### Information provided

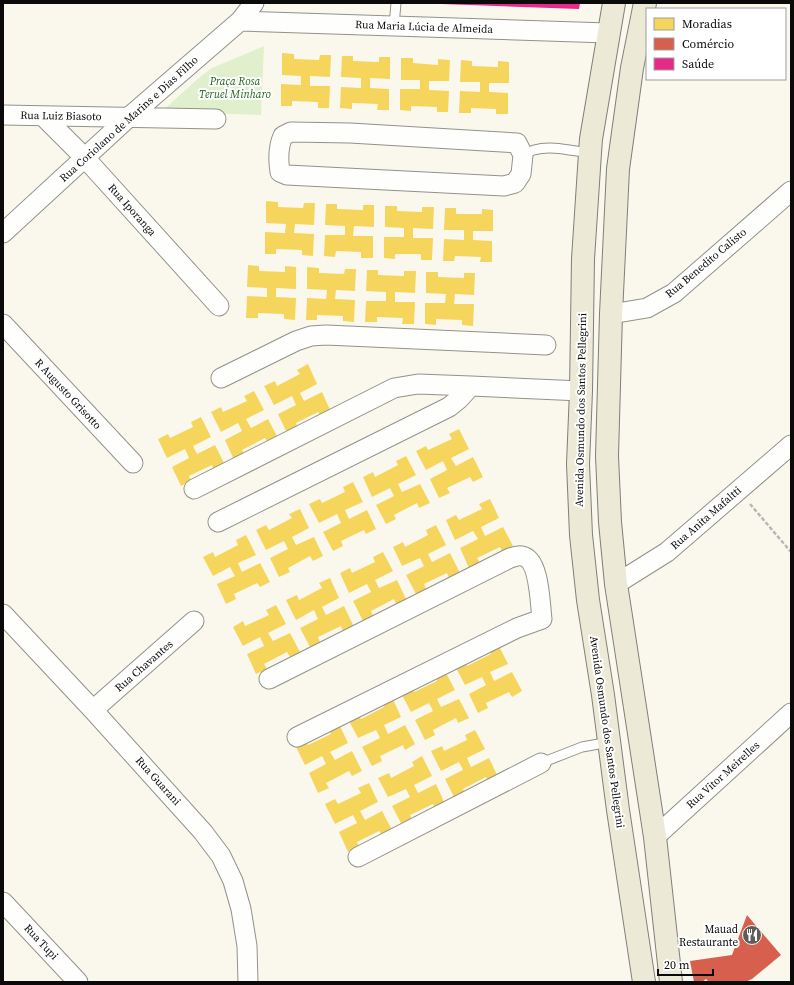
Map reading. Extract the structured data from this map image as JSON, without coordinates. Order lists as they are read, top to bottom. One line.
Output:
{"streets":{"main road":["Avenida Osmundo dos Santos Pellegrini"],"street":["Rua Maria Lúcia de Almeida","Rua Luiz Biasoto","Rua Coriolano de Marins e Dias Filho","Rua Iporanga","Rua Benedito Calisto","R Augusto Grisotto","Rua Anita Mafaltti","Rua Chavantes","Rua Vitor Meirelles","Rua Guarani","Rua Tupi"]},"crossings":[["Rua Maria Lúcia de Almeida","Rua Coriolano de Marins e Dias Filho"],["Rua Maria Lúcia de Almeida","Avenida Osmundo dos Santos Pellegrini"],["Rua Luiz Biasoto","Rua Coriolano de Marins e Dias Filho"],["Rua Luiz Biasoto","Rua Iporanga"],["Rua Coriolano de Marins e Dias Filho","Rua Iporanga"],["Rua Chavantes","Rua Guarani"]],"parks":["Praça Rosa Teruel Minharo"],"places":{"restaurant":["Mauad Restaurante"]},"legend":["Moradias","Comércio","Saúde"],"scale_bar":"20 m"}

######

#### Prompt:
Only the pictures are to be left out; repeat all other material exactly.

#### Answer to the problem:
Map reading. Extract the structured data from this map image as JSON, without coordinates. Order lists as they are read, top to bottom. One line.
Output:
{"streets":{"main road":["Avenida Osmundo dos Santos Pellegrini"],"street":["Rua Maria Lúcia de Almeida","Rua Luiz Biasoto","Rua Coriolano de Marins e Dias Filho","Rua Iporanga","Rua Benedito Calisto","R Augusto Grisotto","Rua Anita Mafaltti","Rua Chavantes","Rua Vitor Meirelles","Rua Guarani","Rua Tupi"]},"crossings":[["Rua Maria Lúcia de Almeida","Rua Coriolano de Marins e Dias Filho"],["Rua Maria Lúcia de Almeida","Avenida Osmundo dos Santos Pellegrini"],["Rua Luiz Biasoto","Rua Coriolano de Marins e Dias Filho"],["Rua Luiz Biasoto","Rua Iporanga"],["Rua Coriolano de Marins e Dias Filho","Rua Iporanga"],["Rua Chavantes","Rua Guarani"]],"parks":["Praça Rosa Teruel Minharo"],"places":{"restaurant":["Mauad Restaurante"]},"legend":["Moradias","Comércio","Saúde"],"scale_bar":"20 m"}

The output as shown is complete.